* _YOUR INSTRUCTIONS_
Please print every item below word for word, and leave the pictures out of your answer.

* _INPUT FOR THIS TASK_
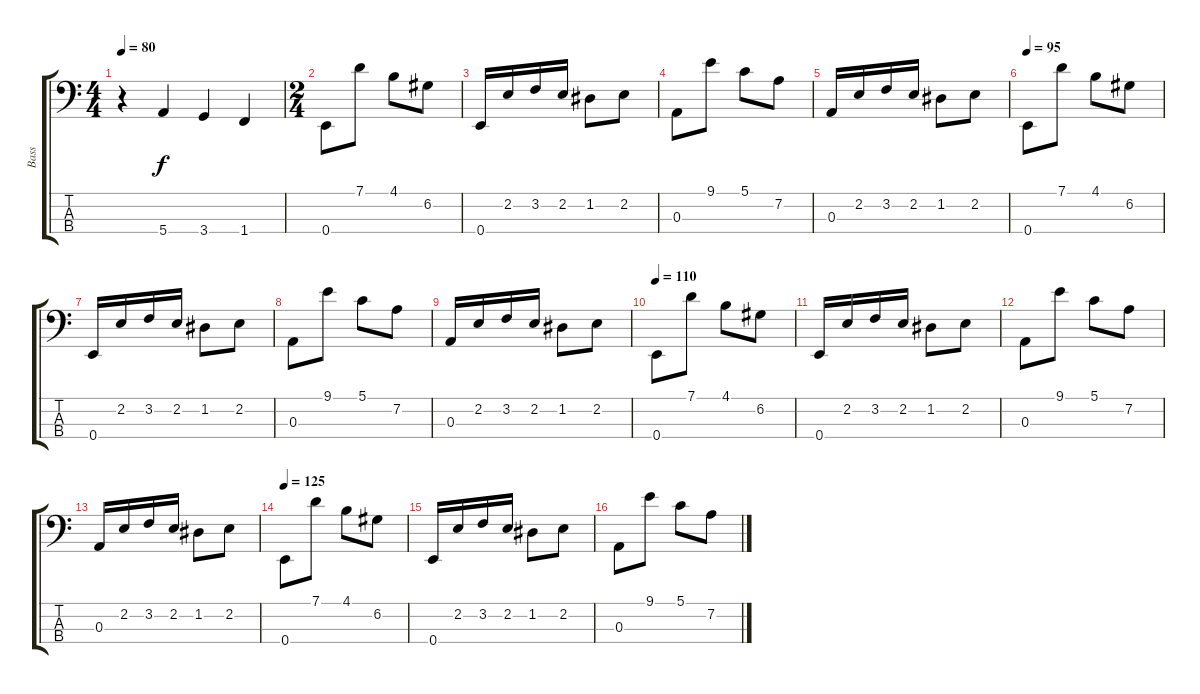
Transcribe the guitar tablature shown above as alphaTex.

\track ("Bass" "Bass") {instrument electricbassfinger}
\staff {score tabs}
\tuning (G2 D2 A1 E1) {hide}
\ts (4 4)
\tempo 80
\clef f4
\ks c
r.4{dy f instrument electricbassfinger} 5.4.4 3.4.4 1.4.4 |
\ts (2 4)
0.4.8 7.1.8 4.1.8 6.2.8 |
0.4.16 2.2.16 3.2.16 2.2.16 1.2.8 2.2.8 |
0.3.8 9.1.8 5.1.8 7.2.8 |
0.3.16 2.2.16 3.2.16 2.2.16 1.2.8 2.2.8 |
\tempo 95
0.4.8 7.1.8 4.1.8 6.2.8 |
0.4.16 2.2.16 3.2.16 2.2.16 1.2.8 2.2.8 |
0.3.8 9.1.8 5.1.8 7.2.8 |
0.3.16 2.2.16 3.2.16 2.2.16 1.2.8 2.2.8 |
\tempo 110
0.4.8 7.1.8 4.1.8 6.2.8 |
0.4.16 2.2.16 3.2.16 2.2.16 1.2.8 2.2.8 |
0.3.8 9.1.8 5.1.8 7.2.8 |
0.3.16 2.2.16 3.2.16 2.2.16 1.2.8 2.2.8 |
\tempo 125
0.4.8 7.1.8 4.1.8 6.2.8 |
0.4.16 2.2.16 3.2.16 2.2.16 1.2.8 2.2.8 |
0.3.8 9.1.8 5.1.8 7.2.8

* _ANSWER TO THIS PROBLEM_
Transcribe the guitar tablature shown above as alphaTex.

\track ("Bass" "Bass") {instrument electricbassfinger}
\staff {score tabs}
\tuning (G2 D2 A1 E1) {hide}
\ts (4 4)
\tempo 80
\clef f4
\ks c
r.4{dy f instrument electricbassfinger} 5.4.4 3.4.4 1.4.4 |
\ts (2 4)
0.4.8 7.1.8 4.1.8 6.2.8 |
0.4.16 2.2.16 3.2.16 2.2.16 1.2.8 2.2.8 |
0.3.8 9.1.8 5.1.8 7.2.8 |
0.3.16 2.2.16 3.2.16 2.2.16 1.2.8 2.2.8 |
\tempo 95
0.4.8 7.1.8 4.1.8 6.2.8 |
0.4.16 2.2.16 3.2.16 2.2.16 1.2.8 2.2.8 |
0.3.8 9.1.8 5.1.8 7.2.8 |
0.3.16 2.2.16 3.2.16 2.2.16 1.2.8 2.2.8 |
\tempo 110
0.4.8 7.1.8 4.1.8 6.2.8 |
0.4.16 2.2.16 3.2.16 2.2.16 1.2.8 2.2.8 |
0.3.8 9.1.8 5.1.8 7.2.8 |
0.3.16 2.2.16 3.2.16 2.2.16 1.2.8 2.2.8 |
\tempo 125
0.4.8 7.1.8 4.1.8 6.2.8 |
0.4.16 2.2.16 3.2.16 2.2.16 1.2.8 2.2.8 |
0.3.8 9.1.8 5.1.8 7.2.8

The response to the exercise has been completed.